Work to be completed. Could the entries below be retyped exactly and in full?

Transcribed page contents:
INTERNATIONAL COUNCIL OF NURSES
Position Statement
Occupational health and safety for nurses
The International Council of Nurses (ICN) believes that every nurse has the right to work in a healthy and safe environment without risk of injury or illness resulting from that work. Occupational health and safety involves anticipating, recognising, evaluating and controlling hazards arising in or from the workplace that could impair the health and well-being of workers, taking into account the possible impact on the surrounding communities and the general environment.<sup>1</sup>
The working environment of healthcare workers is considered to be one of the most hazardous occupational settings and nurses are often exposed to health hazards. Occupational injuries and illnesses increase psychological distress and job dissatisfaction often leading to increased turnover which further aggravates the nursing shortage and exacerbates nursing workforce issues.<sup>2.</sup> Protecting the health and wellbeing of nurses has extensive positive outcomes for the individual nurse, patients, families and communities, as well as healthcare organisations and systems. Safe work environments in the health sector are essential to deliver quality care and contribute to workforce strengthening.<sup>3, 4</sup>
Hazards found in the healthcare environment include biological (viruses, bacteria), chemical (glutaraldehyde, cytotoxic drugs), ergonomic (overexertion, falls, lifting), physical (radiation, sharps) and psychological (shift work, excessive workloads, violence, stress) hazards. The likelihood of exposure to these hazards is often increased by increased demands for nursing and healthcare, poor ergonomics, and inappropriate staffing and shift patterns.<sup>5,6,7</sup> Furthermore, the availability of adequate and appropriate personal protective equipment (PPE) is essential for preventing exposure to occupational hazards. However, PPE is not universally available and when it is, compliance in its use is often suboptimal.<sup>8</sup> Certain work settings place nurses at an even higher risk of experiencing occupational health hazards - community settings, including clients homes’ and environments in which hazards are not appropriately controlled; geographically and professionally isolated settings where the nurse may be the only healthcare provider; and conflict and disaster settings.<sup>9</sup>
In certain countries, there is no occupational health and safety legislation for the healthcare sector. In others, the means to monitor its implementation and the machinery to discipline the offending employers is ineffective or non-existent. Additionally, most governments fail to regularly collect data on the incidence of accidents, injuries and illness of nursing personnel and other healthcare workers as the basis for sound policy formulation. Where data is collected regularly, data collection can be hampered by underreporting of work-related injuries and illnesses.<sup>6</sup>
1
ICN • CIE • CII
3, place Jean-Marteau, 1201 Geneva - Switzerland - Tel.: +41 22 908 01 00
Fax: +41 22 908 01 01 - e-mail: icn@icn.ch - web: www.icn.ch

Response to this exercise.
INTERNATIONAL COUNCIL OF NURSES
Position Statement
Occupational health and safety for nurses
The International Council of Nurses (ICN) believes that every nurse has the right to work in a healthy and safe environment without risk of injury or illness resulting from that work. Occupational health and safety involves anticipating, recognising, evaluating and controlling hazards arising in or from the workplace that could impair the health and well-being of workers, taking into account the possible impact on the surrounding communities and the general environment.<sup>1</sup>
The working environment of healthcare workers is considered to be one of the most hazardous occupational settings and nurses are often exposed to health hazards. Occupational injuries and illnesses increase psychological distress and job dissatisfaction often leading to increased turnover which further aggravates the nursing shortage and exacerbates nursing workforce issues.<sup>2.</sup> Protecting the health and wellbeing of nurses has extensive positive outcomes for the individual nurse, patients, families and communities, as well as healthcare organisations and systems. Safe work environments in the health sector are essential to deliver quality care and contribute to workforce strengthening.<sup>3, 4</sup>
Hazards found in the healthcare environment include biological (viruses, bacteria), chemical (glutaraldehyde, cytotoxic drugs), ergonomic (overexertion, falls, lifting), physical (radiation, sharps) and psychological (shift work, excessive workloads, violence, stress) hazards. The likelihood of exposure to these hazards is often increased by increased demands for nursing and healthcare, poor ergonomics, and inappropriate staffing and shift patterns.<sup>5,6,7</sup> Furthermore, the availability of adequate and appropriate personal protective equipment (PPE) is essential for preventing exposure to occupational hazards. However, PPE is not universally available and when it is, compliance in its use is often suboptimal.<sup>8</sup> Certain work settings place nurses at an even higher risk of experiencing occupational health hazards - community settings, including clients homes’ and environments in which hazards are not appropriately controlled; geographically and professionally isolated settings where the nurse may be the only healthcare provider; and conflict and disaster settings.<sup>9</sup>
In certain countries, there is no occupational health and safety legislation for the healthcare sector. In others, the means to monitor its implementation and the machinery to discipline the offending employers is ineffective or non-existent. Additionally, most governments fail to regularly collect data on the incidence of accidents, injuries and illness of nursing personnel and other healthcare workers as the basis for sound policy formulation. Where data is collected regularly, data collection can be hampered by underreporting of work-related injuries and illnesses.<sup>6</sup>
1
ICN • CIE • CII
3, place Jean-Marteau, 1201 Geneva - Switzerland - Tel.: +41 22 908 01 00
Fax: +41 22 908 01 01 - e-mail: icn@icn.ch - web: www.icn.ch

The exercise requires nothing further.